Der Sachverhalt ist vollständig aufgeklärt. Der Senat hält weitere Ermittlungen von Amts wegen, nicht für erforderlich. Die vorliegenden ärztlichen Unterlagen haben dem Senat zusammen mit dem im erstinstanzlichen Verfahren eingeholten Gutachten die für die richterliche Überzeugungsbildung notwendigen sachlichen Grundlagen vermittelt (§ 118 Abs. 1 Satz 1 SGG, § 412 Abs. 1 ZPO). Denn der medizinische festgestellte Sachverhalt bietet die Basis für die alleine vom Senat vorzunehmende rechtliche Bewertung des GdB unter Einschluss der Bewertung der sich zwischen den einzelnen Erkrankungen und Funktionsbehinderungen ergebenden Überschneidungen und Wechselwirkungen. Insoweit ist für die Feststellung der Schwerbehinderteneigenschaft nach den allgemeinen Beschreibungen in den einleitenden Teilen der VG als Maßstab der Vergleich zu den Teilhabebeeinträchtigungen anderer Behinderungen anzustellen, für die im Tabellenteil ein Wert von 30, 40 oder 50 fest vorgegeben ist (BSG 16.12.2014 – B 9 SB 2/13 R – SozR 4-3250 § 69 Nr. 18 = juris).
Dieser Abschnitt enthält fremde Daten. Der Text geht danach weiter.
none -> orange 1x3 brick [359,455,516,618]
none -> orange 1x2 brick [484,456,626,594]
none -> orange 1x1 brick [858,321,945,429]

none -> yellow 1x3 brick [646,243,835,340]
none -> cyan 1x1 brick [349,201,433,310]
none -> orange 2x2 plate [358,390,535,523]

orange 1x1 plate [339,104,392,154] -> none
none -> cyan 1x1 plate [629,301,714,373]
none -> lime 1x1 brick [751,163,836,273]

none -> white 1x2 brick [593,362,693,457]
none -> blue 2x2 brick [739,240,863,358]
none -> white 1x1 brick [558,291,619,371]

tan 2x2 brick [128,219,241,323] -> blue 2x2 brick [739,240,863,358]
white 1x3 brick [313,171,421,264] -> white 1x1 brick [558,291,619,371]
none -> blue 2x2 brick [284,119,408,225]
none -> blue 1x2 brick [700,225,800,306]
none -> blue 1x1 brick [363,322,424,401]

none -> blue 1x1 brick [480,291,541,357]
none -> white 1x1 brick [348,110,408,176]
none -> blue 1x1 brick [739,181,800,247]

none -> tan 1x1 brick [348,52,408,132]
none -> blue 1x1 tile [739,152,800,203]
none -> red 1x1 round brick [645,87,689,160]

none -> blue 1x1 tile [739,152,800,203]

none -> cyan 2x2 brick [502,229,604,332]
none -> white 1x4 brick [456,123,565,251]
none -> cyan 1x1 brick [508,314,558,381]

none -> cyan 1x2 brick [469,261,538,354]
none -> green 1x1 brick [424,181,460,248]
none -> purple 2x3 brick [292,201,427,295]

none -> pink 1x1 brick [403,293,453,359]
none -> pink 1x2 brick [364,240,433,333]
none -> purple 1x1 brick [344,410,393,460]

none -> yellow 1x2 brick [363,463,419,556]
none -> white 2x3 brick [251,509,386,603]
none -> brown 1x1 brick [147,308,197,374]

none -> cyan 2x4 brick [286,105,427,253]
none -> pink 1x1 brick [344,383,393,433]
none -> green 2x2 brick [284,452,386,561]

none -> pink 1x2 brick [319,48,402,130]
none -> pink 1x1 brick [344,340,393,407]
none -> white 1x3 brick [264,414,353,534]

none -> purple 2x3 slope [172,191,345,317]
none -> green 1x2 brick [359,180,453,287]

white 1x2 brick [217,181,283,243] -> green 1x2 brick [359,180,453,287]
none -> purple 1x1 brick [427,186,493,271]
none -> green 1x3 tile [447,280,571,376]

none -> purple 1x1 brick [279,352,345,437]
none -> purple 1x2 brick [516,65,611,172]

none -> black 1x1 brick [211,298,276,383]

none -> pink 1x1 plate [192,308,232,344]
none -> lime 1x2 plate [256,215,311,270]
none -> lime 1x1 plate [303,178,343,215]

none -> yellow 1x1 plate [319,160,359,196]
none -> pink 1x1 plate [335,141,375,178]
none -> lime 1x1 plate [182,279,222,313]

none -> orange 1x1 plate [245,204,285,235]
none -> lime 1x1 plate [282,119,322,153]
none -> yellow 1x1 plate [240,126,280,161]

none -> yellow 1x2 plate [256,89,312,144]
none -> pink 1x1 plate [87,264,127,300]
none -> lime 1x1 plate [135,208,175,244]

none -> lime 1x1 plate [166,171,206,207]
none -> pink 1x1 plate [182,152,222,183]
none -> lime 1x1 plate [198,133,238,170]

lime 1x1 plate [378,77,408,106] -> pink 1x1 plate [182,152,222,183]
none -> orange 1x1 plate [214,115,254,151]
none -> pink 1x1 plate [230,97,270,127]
Ausgehend von dem Funktionskomplex Rumpf mit der Schultergelenkserkrankung mit einem Einzel-GdB von 20 ist ein GdB von 20 insgesamt festzustellen. Die zudem bestehenden Gesundheitsstörungen durch die Rizarthrose beidseits sowie den Morbus Dupuytren sind dagegen lediglich leichtgradig und mit einem GdB von 10 bewertet und führen somit nicht zu einer weiteren Erhöhung des Gesamt-GdB. Nach den vorstehend dargelegten Grundsätzen zur Bildung des Gesamt-GdB liegt lediglich einGesamt-GdB von 20, nicht jedoch ein Gesamt-GdB von 50 vor.

Insgesamt ist der Senat unter Berücksichtigung eines Vergleichs der bei der Klägerin insgesamt vorliegenden Funktionsbeeinträchtigungen und deren gegenseitigen Auswirkungen einerseits und derjenigen Fälle, für die die VG einen GdB von 50 oder mehr vorsehen andererseits zu der Überzeugung gelangt, dass die Klägerin nicht entsprechend schwer funktionell in ihrer Teilhabe am Leben in der Gesellschaft eingeschränkt ist. In ihrer Gesamtheit entsprechen die Erkrankungen der Klägerin weder einzeln noch in ihrer Zusammenschau den nach den VG in Teil B mit einem GdB von 50 oder mehr bewerteten Gesundheitsstörungen.

Damit bleibt die Berufung ohne Erfolg.

Die Kostenentscheidung beruht auf § 193 SGG.

Gründe für die Zulassung der Revision liegen nicht vor.